#### WHAT IS REQUIRED
Where a picture appears, leave it out; copy everything else in the records exactly.
= Beginning of Section =
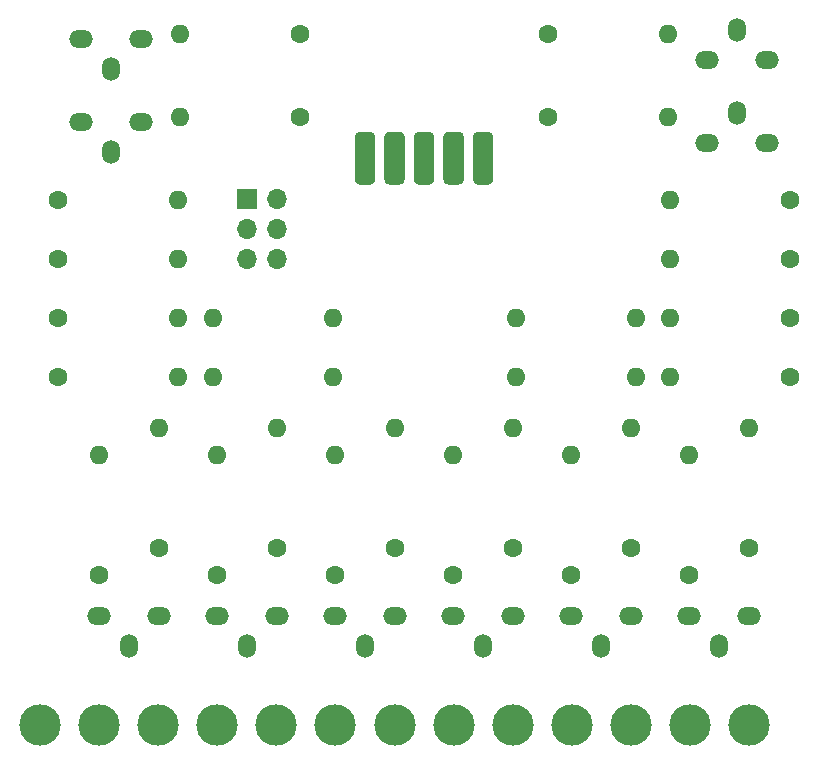
<source format=gbs>
G04 #@! TF.GenerationSoftware,KiCad,Pcbnew,(5.1.7)-1*
G04 #@! TF.CreationDate,2022-07-12T08:18:53+02:00*
G04 #@! TF.ProjectId,Flip-Flop-Modul,466c6970-2d46-46c6-9f70-2d4d6f64756c,rev?*
G04 #@! TF.SameCoordinates,Original*
G04 #@! TF.FileFunction,Soldermask,Bot*
G04 #@! TF.FilePolarity,Negative*
%FSLAX46Y46*%
G04 Gerber Fmt 4.6, Leading zero omitted, Abs format (unit mm)*
G04 Created by KiCad (PCBNEW (5.1.7)-1) date 2022-07-12 08:18:53*
%MOMM*%
%LPD*%
G01*
G04 APERTURE LIST*
%ADD10C,1.600000*%
%ADD11O,1.600000X1.600000*%
%ADD12R,1.700000X1.700000*%
%ADD13O,1.700000X1.700000*%
%ADD14O,1.500000X2.000000*%
%ADD15O,2.000000X1.500000*%
%ADD16C,3.500000*%
G04 APERTURE END LIST*
D10*
X91000000Y-57500000D03*
D11*
X80840000Y-57500000D03*
D10*
X91000000Y-52500000D03*
D11*
X80840000Y-52500000D03*
D10*
X29000000Y-57500000D03*
D11*
X39160000Y-57500000D03*
D10*
X62460000Y-74250000D03*
D11*
X62460000Y-64090000D03*
D10*
X82460000Y-74250000D03*
D11*
X82460000Y-64090000D03*
D10*
X42460000Y-74250000D03*
D11*
X42460000Y-64090000D03*
D10*
X29000000Y-52500000D03*
D11*
X39160000Y-52500000D03*
X52250000Y-52500000D03*
X42090000Y-52500000D03*
X52250000Y-57500000D03*
X42090000Y-57500000D03*
X67750000Y-52500000D03*
X77910000Y-52500000D03*
X67750000Y-57500000D03*
X77910000Y-57500000D03*
D12*
X45000000Y-42460000D03*
D13*
X47540000Y-42460000D03*
X45000000Y-45000000D03*
X47540000Y-45000000D03*
X45000000Y-47540000D03*
X47540000Y-47540000D03*
D10*
X91000000Y-42500000D03*
D11*
X80840000Y-42500000D03*
D10*
X91000000Y-47500000D03*
D11*
X80840000Y-47500000D03*
D10*
X29000000Y-47500000D03*
D11*
X39160000Y-47500000D03*
D10*
X29000000Y-42500000D03*
D11*
X39160000Y-42500000D03*
D10*
X70500000Y-35500000D03*
D11*
X80660000Y-35500000D03*
D10*
X70500000Y-28500000D03*
D11*
X80660000Y-28500000D03*
D10*
X49500000Y-28500000D03*
D11*
X39340000Y-28500000D03*
D10*
X49500000Y-35500000D03*
D11*
X39340000Y-35500000D03*
D14*
X85000000Y-80290000D03*
D15*
X87540000Y-77750000D03*
X82460000Y-77750000D03*
D14*
X75000000Y-80290000D03*
D15*
X77540000Y-77750000D03*
X72460000Y-77750000D03*
D10*
X87540000Y-72000000D03*
D11*
X87540000Y-61840000D03*
D10*
X77540000Y-72000000D03*
D11*
X77540000Y-61840000D03*
D10*
X72460000Y-74250000D03*
D11*
X72460000Y-64090000D03*
D14*
X65000000Y-80290000D03*
D15*
X67540000Y-77750000D03*
X62460000Y-77750000D03*
D10*
X67540000Y-72000000D03*
D11*
X67540000Y-61840000D03*
D14*
X45000000Y-80290000D03*
D15*
X47540000Y-77750000D03*
X42460000Y-77750000D03*
D14*
X35000000Y-80290000D03*
D15*
X37540000Y-77750000D03*
X32460000Y-77750000D03*
D10*
X47540000Y-72000000D03*
D11*
X47540000Y-61840000D03*
D10*
X37540000Y-72000000D03*
D11*
X37540000Y-61840000D03*
D10*
X32460000Y-74250000D03*
D11*
X32460000Y-64090000D03*
D14*
X55000000Y-80290000D03*
D15*
X57540000Y-77750000D03*
X52460000Y-77750000D03*
D10*
X57540000Y-72000000D03*
D11*
X57540000Y-61840000D03*
D10*
X52460000Y-74250000D03*
D11*
X52460000Y-64090000D03*
D14*
X86500000Y-35210000D03*
D15*
X83960000Y-37750000D03*
X89040000Y-37750000D03*
D14*
X86500000Y-28160000D03*
D15*
X83960000Y-30700000D03*
X89040000Y-30700000D03*
D14*
X33500000Y-31440000D03*
D15*
X36040000Y-28900000D03*
X30960000Y-28900000D03*
D16*
X27500000Y-87000000D03*
X32500000Y-87000000D03*
X37500000Y-87000000D03*
X42500000Y-87000000D03*
X47500000Y-87000000D03*
X52500000Y-87000000D03*
X57500000Y-87000000D03*
X62500000Y-87000000D03*
X67500000Y-87000000D03*
X72500000Y-87000000D03*
X77500000Y-87000000D03*
X82500000Y-87000000D03*
X87500000Y-87000000D03*
G36*
G01*
X64125000Y-40812500D02*
X64125000Y-37187500D01*
G75*
G02*
X64562500Y-36750000I437500J0D01*
G01*
X65437500Y-36750000D01*
G75*
G02*
X65875000Y-37187500I0J-437500D01*
G01*
X65875000Y-40812500D01*
G75*
G02*
X65437500Y-41250000I-437500J0D01*
G01*
X64562500Y-41250000D01*
G75*
G02*
X64125000Y-40812500I0J437500D01*
G01*
G37*
G36*
G01*
X61625000Y-40812500D02*
X61625000Y-37187500D01*
G75*
G02*
X62062500Y-36750000I437500J0D01*
G01*
X62937500Y-36750000D01*
G75*
G02*
X63375000Y-37187500I0J-437500D01*
G01*
X63375000Y-40812500D01*
G75*
G02*
X62937500Y-41250000I-437500J0D01*
G01*
X62062500Y-41250000D01*
G75*
G02*
X61625000Y-40812500I0J437500D01*
G01*
G37*
G36*
G01*
X59125000Y-40812500D02*
X59125000Y-37187500D01*
G75*
G02*
X59562500Y-36750000I437500J0D01*
G01*
X60437500Y-36750000D01*
G75*
G02*
X60875000Y-37187500I0J-437500D01*
G01*
X60875000Y-40812500D01*
G75*
G02*
X60437500Y-41250000I-437500J0D01*
G01*
X59562500Y-41250000D01*
G75*
G02*
X59125000Y-40812500I0J437500D01*
G01*
G37*
G36*
G01*
X56625000Y-40812500D02*
X56625000Y-37187500D01*
G75*
G02*
X57062500Y-36750000I437500J0D01*
G01*
X57937500Y-36750000D01*
G75*
G02*
X58375000Y-37187500I0J-437500D01*
G01*
X58375000Y-40812500D01*
G75*
G02*
X57937500Y-41250000I-437500J0D01*
G01*
X57062500Y-41250000D01*
G75*
G02*
X56625000Y-40812500I0J437500D01*
G01*
G37*
G36*
G01*
X54125000Y-40812500D02*
X54125000Y-37187500D01*
G75*
G02*
X54562500Y-36750000I437500J0D01*
G01*
X55437500Y-36750000D01*
G75*
G02*
X55875000Y-37187500I0J-437500D01*
G01*
X55875000Y-40812500D01*
G75*
G02*
X55437500Y-41250000I-437500J0D01*
G01*
X54562500Y-41250000D01*
G75*
G02*
X54125000Y-40812500I0J437500D01*
G01*
G37*
D14*
X33500000Y-38440000D03*
D15*
X36040000Y-35900000D03*
X30960000Y-35900000D03*
M02*

</source>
= End of Section =
#### REPLY TO THE TASK
<source format=gbs>
G04 #@! TF.GenerationSoftware,KiCad,Pcbnew,(5.1.7)-1*
G04 #@! TF.CreationDate,2022-07-12T08:18:53+02:00*
G04 #@! TF.ProjectId,Flip-Flop-Modul,466c6970-2d46-46c6-9f70-2d4d6f64756c,rev?*
G04 #@! TF.SameCoordinates,Original*
G04 #@! TF.FileFunction,Soldermask,Bot*
G04 #@! TF.FilePolarity,Negative*
%FSLAX46Y46*%
G04 Gerber Fmt 4.6, Leading zero omitted, Abs format (unit mm)*
G04 Created by KiCad (PCBNEW (5.1.7)-1) date 2022-07-12 08:18:53*
%MOMM*%
%LPD*%
G01*
G04 APERTURE LIST*
%ADD10C,1.600000*%
%ADD11O,1.600000X1.600000*%
%ADD12R,1.700000X1.700000*%
%ADD13O,1.700000X1.700000*%
%ADD14O,1.500000X2.000000*%
%ADD15O,2.000000X1.500000*%
%ADD16C,3.500000*%
G04 APERTURE END LIST*
D10*
X91000000Y-57500000D03*
D11*
X80840000Y-57500000D03*
D10*
X91000000Y-52500000D03*
D11*
X80840000Y-52500000D03*
D10*
X29000000Y-57500000D03*
D11*
X39160000Y-57500000D03*
D10*
X62460000Y-74250000D03*
D11*
X62460000Y-64090000D03*
D10*
X82460000Y-74250000D03*
D11*
X82460000Y-64090000D03*
D10*
X42460000Y-74250000D03*
D11*
X42460000Y-64090000D03*
D10*
X29000000Y-52500000D03*
D11*
X39160000Y-52500000D03*
X52250000Y-52500000D03*
X42090000Y-52500000D03*
X52250000Y-57500000D03*
X42090000Y-57500000D03*
X67750000Y-52500000D03*
X77910000Y-52500000D03*
X67750000Y-57500000D03*
X77910000Y-57500000D03*
D12*
X45000000Y-42460000D03*
D13*
X47540000Y-42460000D03*
X45000000Y-45000000D03*
X47540000Y-45000000D03*
X45000000Y-47540000D03*
X47540000Y-47540000D03*
D10*
X91000000Y-42500000D03*
D11*
X80840000Y-42500000D03*
D10*
X91000000Y-47500000D03*
D11*
X80840000Y-47500000D03*
D10*
X29000000Y-47500000D03*
D11*
X39160000Y-47500000D03*
D10*
X29000000Y-42500000D03*
D11*
X39160000Y-42500000D03*
D10*
X70500000Y-35500000D03*
D11*
X80660000Y-35500000D03*
D10*
X70500000Y-28500000D03*
D11*
X80660000Y-28500000D03*
D10*
X49500000Y-28500000D03*
D11*
X39340000Y-28500000D03*
D10*
X49500000Y-35500000D03*
D11*
X39340000Y-35500000D03*
D14*
X85000000Y-80290000D03*
D15*
X87540000Y-77750000D03*
X82460000Y-77750000D03*
D14*
X75000000Y-80290000D03*
D15*
X77540000Y-77750000D03*
X72460000Y-77750000D03*
D10*
X87540000Y-72000000D03*
D11*
X87540000Y-61840000D03*
D10*
X77540000Y-72000000D03*
D11*
X77540000Y-61840000D03*
D10*
X72460000Y-74250000D03*
D11*
X72460000Y-64090000D03*
D14*
X65000000Y-80290000D03*
D15*
X67540000Y-77750000D03*
X62460000Y-77750000D03*
D10*
X67540000Y-72000000D03*
D11*
X67540000Y-61840000D03*
D14*
X45000000Y-80290000D03*
D15*
X47540000Y-77750000D03*
X42460000Y-77750000D03*
D14*
X35000000Y-80290000D03*
D15*
X37540000Y-77750000D03*
X32460000Y-77750000D03*
D10*
X47540000Y-72000000D03*
D11*
X47540000Y-61840000D03*
D10*
X37540000Y-72000000D03*
D11*
X37540000Y-61840000D03*
D10*
X32460000Y-74250000D03*
D11*
X32460000Y-64090000D03*
D14*
X55000000Y-80290000D03*
D15*
X57540000Y-77750000D03*
X52460000Y-77750000D03*
D10*
X57540000Y-72000000D03*
D11*
X57540000Y-61840000D03*
D10*
X52460000Y-74250000D03*
D11*
X52460000Y-64090000D03*
D14*
X86500000Y-35210000D03*
D15*
X83960000Y-37750000D03*
X89040000Y-37750000D03*
D14*
X86500000Y-28160000D03*
D15*
X83960000Y-30700000D03*
X89040000Y-30700000D03*
D14*
X33500000Y-31440000D03*
D15*
X36040000Y-28900000D03*
X30960000Y-28900000D03*
D16*
X27500000Y-87000000D03*
X32500000Y-87000000D03*
X37500000Y-87000000D03*
X42500000Y-87000000D03*
X47500000Y-87000000D03*
X52500000Y-87000000D03*
X57500000Y-87000000D03*
X62500000Y-87000000D03*
X67500000Y-87000000D03*
X72500000Y-87000000D03*
X77500000Y-87000000D03*
X82500000Y-87000000D03*
X87500000Y-87000000D03*
G36*
G01*
X64125000Y-40812500D02*
X64125000Y-37187500D01*
G75*
G02*
X64562500Y-36750000I437500J0D01*
G01*
X65437500Y-36750000D01*
G75*
G02*
X65875000Y-37187500I0J-437500D01*
G01*
X65875000Y-40812500D01*
G75*
G02*
X65437500Y-41250000I-437500J0D01*
G01*
X64562500Y-41250000D01*
G75*
G02*
X64125000Y-40812500I0J437500D01*
G01*
G37*
G36*
G01*
X61625000Y-40812500D02*
X61625000Y-37187500D01*
G75*
G02*
X62062500Y-36750000I437500J0D01*
G01*
X62937500Y-36750000D01*
G75*
G02*
X63375000Y-37187500I0J-437500D01*
G01*
X63375000Y-40812500D01*
G75*
G02*
X62937500Y-41250000I-437500J0D01*
G01*
X62062500Y-41250000D01*
G75*
G02*
X61625000Y-40812500I0J437500D01*
G01*
G37*
G36*
G01*
X59125000Y-40812500D02*
X59125000Y-37187500D01*
G75*
G02*
X59562500Y-36750000I437500J0D01*
G01*
X60437500Y-36750000D01*
G75*
G02*
X60875000Y-37187500I0J-437500D01*
G01*
X60875000Y-40812500D01*
G75*
G02*
X60437500Y-41250000I-437500J0D01*
G01*
X59562500Y-41250000D01*
G75*
G02*
X59125000Y-40812500I0J437500D01*
G01*
G37*
G36*
G01*
X56625000Y-40812500D02*
X56625000Y-37187500D01*
G75*
G02*
X57062500Y-36750000I437500J0D01*
G01*
X57937500Y-36750000D01*
G75*
G02*
X58375000Y-37187500I0J-437500D01*
G01*
X58375000Y-40812500D01*
G75*
G02*
X57937500Y-41250000I-437500J0D01*
G01*
X57062500Y-41250000D01*
G75*
G02*
X56625000Y-40812500I0J437500D01*
G01*
G37*
G36*
G01*
X54125000Y-40812500D02*
X54125000Y-37187500D01*
G75*
G02*
X54562500Y-36750000I437500J0D01*
G01*
X55437500Y-36750000D01*
G75*
G02*
X55875000Y-37187500I0J-437500D01*
G01*
X55875000Y-40812500D01*
G75*
G02*
X55437500Y-41250000I-437500J0D01*
G01*
X54562500Y-41250000D01*
G75*
G02*
X54125000Y-40812500I0J437500D01*
G01*
G37*
D14*
X33500000Y-38440000D03*
D15*
X36040000Y-35900000D03*
X30960000Y-35900000D03*
M02*

</source>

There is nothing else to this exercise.